What the task asks: Pick out every line of the listing below that contains the string "BodGy", and copy each one. Case counts.

Dataset records:
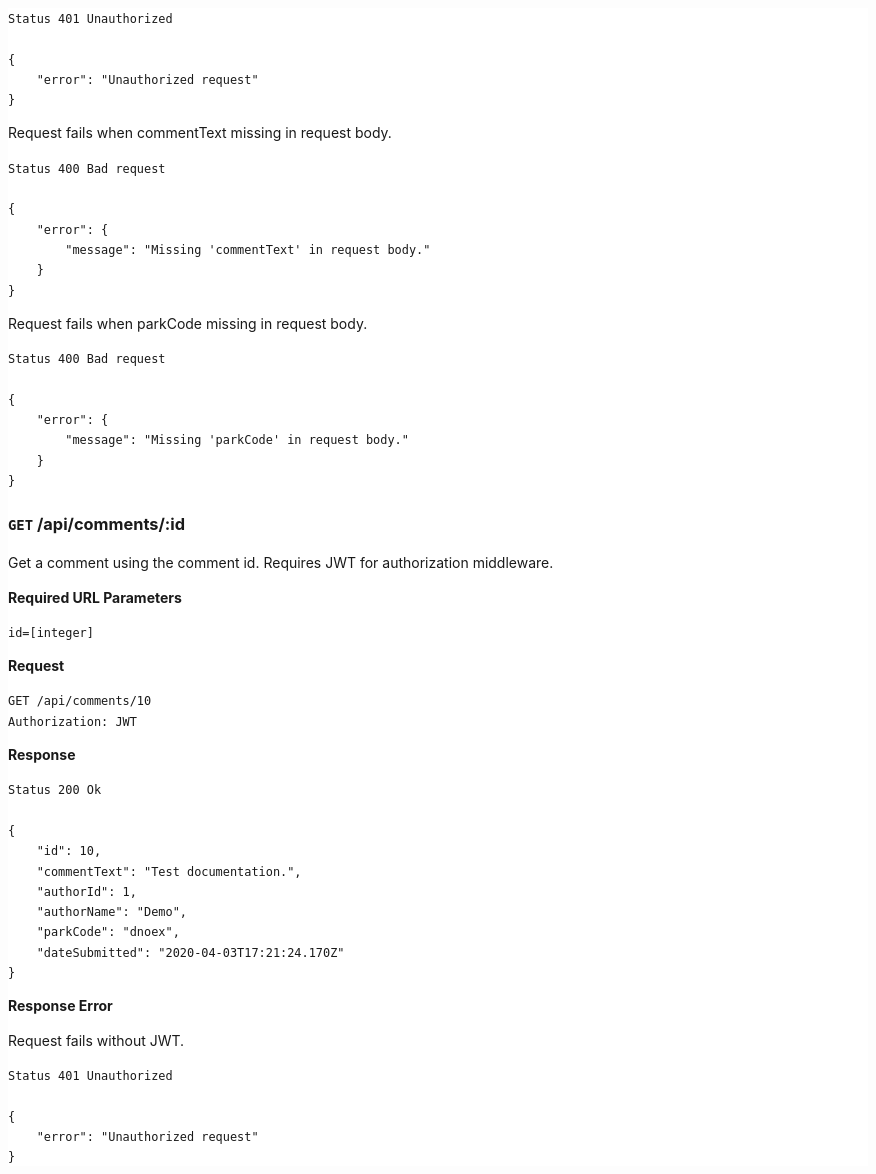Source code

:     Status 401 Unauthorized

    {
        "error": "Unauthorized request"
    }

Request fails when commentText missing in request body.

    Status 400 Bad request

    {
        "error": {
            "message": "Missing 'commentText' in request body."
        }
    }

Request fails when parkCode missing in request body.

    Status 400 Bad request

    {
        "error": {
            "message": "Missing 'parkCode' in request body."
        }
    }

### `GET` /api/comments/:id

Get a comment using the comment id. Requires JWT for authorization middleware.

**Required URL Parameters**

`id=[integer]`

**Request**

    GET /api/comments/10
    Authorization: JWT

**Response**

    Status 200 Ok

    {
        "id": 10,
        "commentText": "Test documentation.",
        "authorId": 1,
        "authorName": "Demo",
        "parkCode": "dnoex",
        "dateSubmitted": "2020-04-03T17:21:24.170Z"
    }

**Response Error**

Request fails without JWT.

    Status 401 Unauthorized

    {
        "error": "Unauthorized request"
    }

--

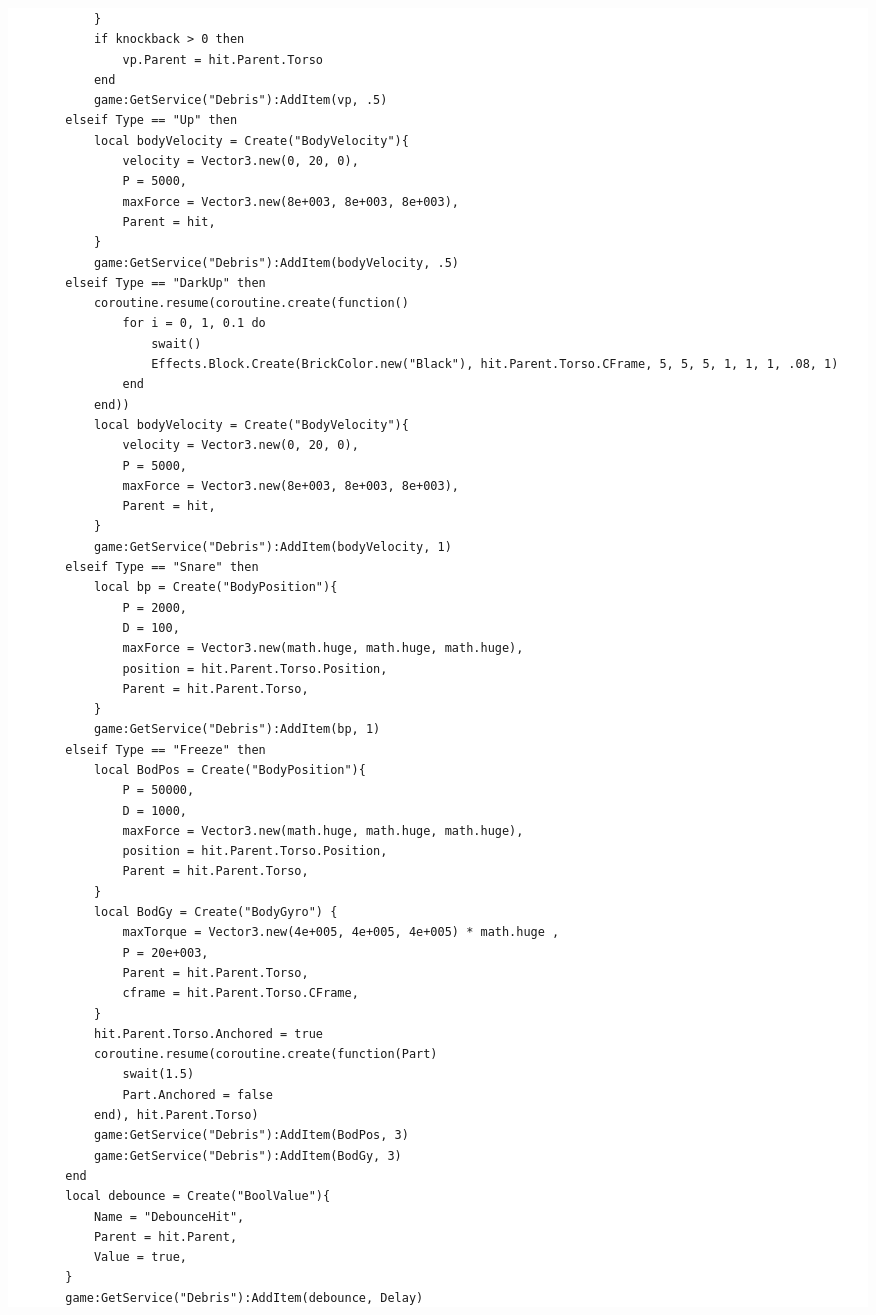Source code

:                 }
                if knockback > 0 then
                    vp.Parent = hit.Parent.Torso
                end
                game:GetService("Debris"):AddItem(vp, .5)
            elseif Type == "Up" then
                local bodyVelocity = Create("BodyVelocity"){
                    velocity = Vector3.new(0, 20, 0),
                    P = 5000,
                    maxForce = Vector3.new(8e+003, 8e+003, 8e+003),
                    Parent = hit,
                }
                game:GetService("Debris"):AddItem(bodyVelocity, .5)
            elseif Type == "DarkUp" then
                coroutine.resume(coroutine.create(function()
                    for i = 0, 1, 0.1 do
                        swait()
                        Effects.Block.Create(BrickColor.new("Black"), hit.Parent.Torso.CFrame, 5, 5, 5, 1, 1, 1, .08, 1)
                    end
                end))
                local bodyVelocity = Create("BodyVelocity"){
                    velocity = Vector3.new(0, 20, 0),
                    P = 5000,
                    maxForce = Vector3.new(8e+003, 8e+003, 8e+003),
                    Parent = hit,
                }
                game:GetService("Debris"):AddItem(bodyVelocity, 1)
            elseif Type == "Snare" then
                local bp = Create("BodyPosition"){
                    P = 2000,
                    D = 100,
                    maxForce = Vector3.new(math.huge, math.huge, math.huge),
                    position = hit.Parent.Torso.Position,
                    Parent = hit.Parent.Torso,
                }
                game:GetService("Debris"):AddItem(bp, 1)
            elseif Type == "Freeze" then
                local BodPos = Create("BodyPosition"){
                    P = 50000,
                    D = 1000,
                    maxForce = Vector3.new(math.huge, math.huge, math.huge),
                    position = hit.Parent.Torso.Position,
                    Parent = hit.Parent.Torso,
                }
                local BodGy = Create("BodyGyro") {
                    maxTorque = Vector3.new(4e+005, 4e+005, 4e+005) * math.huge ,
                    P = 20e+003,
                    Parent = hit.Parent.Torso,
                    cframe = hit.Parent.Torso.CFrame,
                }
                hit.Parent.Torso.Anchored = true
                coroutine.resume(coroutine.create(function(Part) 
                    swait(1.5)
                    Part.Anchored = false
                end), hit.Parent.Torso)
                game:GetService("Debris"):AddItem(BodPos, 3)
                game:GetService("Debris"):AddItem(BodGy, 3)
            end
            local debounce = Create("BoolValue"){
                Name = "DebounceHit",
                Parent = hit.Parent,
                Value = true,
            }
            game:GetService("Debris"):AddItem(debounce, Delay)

Response to the task:
                local BodGy = Create("BodyGyro") {
                game:GetService("Debris"):AddItem(BodGy, 3)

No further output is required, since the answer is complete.